Rotary Degassing of Molten Aluminum, Rotating Degassing Unit

Rotary degassing of molten aluminum alloys is a widely used commercial process to control the content of hydrogen, alkali metals, and inclusions in the melt before casting.

In today’s foundries, we recognize two major issues with molten metal quality: gas content and inclusions. When age-hardening alloys are developed, the presence of pores becomes more problematic because pores near the surface always blisters on the surface. In addition, it was found that as the porosity level increased, mechanical properties such as tensile strength were significantly lost.

Rotary Degassing of Molten Aluminum

The rotary degasser is the most environmentally friendly, economical, and repeatable way to degas molten aluminum. It can provide low-cost and efficient operation for aluminum foundries.

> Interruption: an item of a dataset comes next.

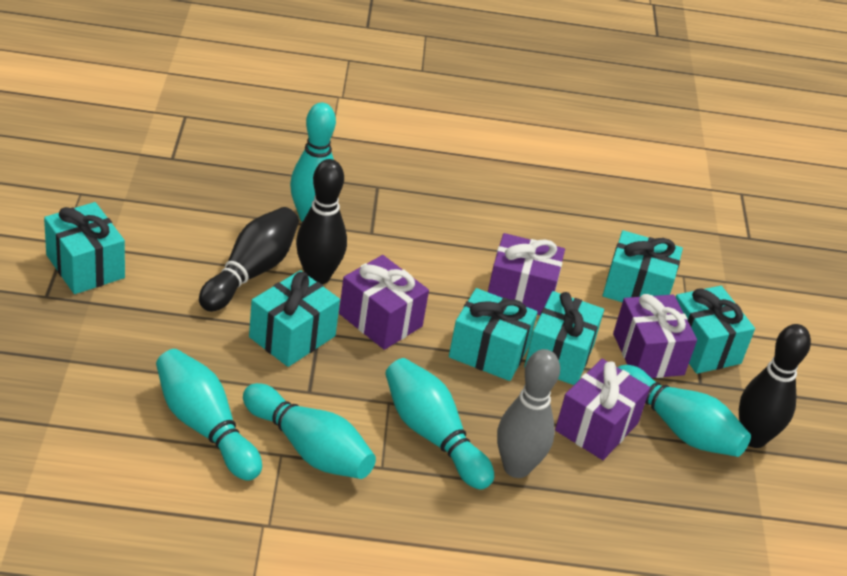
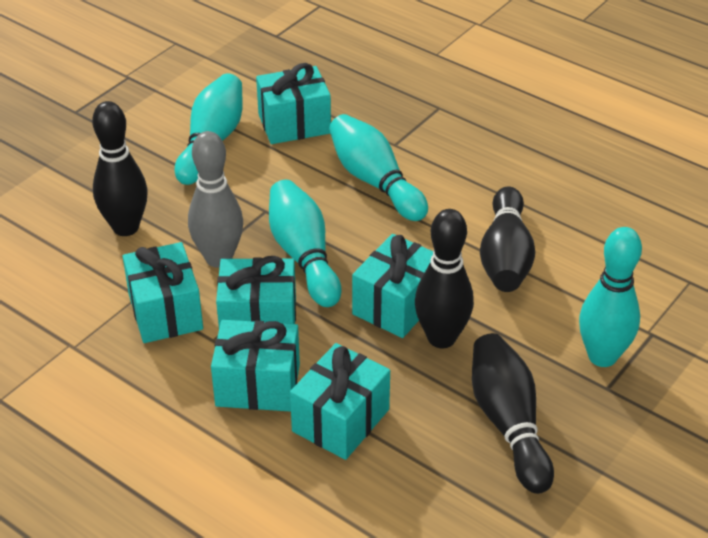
black bowling pin: 3 -> 4
purple gift: 4 -> 0
turquoise bowling pin: 5 -> 4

The rotor in the rotating degassing unit sucks inert gas into the molten aluminum and pulverizes it into fine dispersed bubbles. The finely dispersed nitrogen bubbles are dispersed in the aluminum melt, intercepting dissolved hydrogen and inclusions and bringing them to the surface.

The hydrogen degassing of aluminum is based on the following principle: hydrogen will move from the high-pressure area in the melt to the low-pressure area in the inert gas. Hydrogen will be dispersed throughout the molten metal, just as hydrogen is released in any confined space. It will maintain a constant pressure throughout the melt.

The ability of hydrogen to move in liquid metal and balance its pressure is almost as fast as in air. Therefore, it is not necessary to contact all metals with inert gas. The degree and rate of degassing of thermite depends on two factors: the rate of transport across the metal/gas interface and the surface area of ​​the gas exposed to the metal.

The principle of rotary degassing is to increase the surface area of ​​the inert gas introduced into the molten aluminum. The larger the surface area of ​​the inert bubbles, the faster the degassing. For a given gas volume, the smaller the bubble size, the larger the total surface area of ​​the gas, and the faster the degassing.